The clever way in which Mr. Haddon uses this point of view -- a narrator with no understanding of social cues, lying, metaphor, or context, when all those things are the essence of great fiction (most especially detective and mystery fiction) -- makes for great reading. The book's immediate mystery is a Hitchcockian MacGuffin: who killed the dog is not so much the issue as the circumstances that produced the crime. As Christopher goes through the paces of solving the crime in his own way with his own sense of justice, the layers of circumstance in his life that produced the crime are peeled back onion-like. One can almost take the onion metaphor literally: it becomes more obviously poignant and complex, and the tears may follow with the peeling.
This is not truly a book about autism: to the degree that it is, it speaks powerfully to the difficulties imposed on the familiies of the autistic. Comparisons to the one-note "Rain Man" or the artificial and inaccurate "Flowers for Algernon" do not do "The Curious Incident" justice. It is neither a tear-jerker for the sake of being a tear-jerker, nor a tragedy beyond that of circumstance.

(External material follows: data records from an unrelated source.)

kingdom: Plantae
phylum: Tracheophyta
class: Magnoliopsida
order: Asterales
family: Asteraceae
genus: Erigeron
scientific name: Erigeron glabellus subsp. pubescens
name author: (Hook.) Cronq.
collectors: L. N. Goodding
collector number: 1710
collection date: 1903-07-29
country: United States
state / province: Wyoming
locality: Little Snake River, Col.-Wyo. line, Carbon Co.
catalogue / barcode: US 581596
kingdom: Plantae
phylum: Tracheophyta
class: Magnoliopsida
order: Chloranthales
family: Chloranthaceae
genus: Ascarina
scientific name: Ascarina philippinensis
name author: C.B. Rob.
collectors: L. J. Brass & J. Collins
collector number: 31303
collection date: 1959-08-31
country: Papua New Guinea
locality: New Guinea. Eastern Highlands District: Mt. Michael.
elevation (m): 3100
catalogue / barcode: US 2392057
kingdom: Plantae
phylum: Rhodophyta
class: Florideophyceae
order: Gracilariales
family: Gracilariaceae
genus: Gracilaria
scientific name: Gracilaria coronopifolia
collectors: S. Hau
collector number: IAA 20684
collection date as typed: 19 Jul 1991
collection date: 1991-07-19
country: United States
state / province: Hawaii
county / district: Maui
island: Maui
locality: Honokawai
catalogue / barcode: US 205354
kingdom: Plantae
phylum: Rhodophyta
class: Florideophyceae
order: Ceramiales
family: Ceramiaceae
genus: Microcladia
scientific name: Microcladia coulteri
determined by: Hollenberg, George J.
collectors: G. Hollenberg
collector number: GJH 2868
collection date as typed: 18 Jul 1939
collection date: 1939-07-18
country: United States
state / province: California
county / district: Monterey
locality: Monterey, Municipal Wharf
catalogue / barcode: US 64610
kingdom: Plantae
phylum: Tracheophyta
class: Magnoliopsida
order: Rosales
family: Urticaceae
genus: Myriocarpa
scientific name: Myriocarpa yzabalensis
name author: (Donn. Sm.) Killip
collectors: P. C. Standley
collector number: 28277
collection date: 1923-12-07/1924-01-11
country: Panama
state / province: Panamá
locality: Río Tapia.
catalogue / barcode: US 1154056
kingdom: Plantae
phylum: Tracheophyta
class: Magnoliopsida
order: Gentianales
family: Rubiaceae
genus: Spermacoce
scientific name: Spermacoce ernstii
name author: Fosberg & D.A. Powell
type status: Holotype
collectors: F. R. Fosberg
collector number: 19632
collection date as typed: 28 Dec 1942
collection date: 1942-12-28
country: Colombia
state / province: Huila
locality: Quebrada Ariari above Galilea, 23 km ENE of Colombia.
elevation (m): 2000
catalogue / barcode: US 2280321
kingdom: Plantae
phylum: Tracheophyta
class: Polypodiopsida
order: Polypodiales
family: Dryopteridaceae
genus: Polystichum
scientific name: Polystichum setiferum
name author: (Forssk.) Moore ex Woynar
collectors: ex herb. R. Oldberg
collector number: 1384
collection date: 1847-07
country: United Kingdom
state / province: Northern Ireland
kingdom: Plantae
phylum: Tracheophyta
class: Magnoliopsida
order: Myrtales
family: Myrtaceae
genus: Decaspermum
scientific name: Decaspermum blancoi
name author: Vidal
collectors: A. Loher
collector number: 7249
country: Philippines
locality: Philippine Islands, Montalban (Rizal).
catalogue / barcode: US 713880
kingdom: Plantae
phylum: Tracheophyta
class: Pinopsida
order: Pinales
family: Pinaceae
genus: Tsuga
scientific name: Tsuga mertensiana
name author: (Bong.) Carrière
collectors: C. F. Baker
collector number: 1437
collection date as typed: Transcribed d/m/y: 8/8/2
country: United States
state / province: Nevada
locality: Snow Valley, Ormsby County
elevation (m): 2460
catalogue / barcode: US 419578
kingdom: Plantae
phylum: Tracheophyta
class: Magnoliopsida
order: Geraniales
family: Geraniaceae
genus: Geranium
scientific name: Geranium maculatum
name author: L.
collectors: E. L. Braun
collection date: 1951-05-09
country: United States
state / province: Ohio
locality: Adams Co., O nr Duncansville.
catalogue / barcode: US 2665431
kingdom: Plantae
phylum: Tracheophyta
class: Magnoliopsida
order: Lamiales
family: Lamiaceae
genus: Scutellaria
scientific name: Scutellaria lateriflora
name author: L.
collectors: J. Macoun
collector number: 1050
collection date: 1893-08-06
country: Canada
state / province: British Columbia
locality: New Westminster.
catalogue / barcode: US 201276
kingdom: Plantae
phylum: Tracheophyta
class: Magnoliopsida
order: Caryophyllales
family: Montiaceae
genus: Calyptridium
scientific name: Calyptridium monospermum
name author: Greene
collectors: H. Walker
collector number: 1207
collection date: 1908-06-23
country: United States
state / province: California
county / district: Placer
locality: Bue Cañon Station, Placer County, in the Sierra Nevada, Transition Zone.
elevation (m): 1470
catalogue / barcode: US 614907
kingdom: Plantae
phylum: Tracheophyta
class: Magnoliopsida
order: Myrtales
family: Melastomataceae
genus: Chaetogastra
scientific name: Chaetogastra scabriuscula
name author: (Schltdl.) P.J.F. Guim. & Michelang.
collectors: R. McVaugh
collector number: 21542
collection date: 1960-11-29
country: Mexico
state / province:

The book's narration becomes a sort of "black box": Christopher is bombarded with irregular incidents in a life where he would be better off ordered, and the way those events are deflected when they come out of his prism move the action along. "Curious Incident" becomes completely engrossing in a way that would be difficult to imagine if one just mentioned there are nearly random digressions into geometrical proofs, logic problems, existential proofs of the lack of a God, and various other puzzle-solving. Each of these diversions becomes a means of surfacing for air, for Christopher and for the reader.
This is a relatively short and easy read given the accomplished literary form, and extremely rewarding; well-recommended.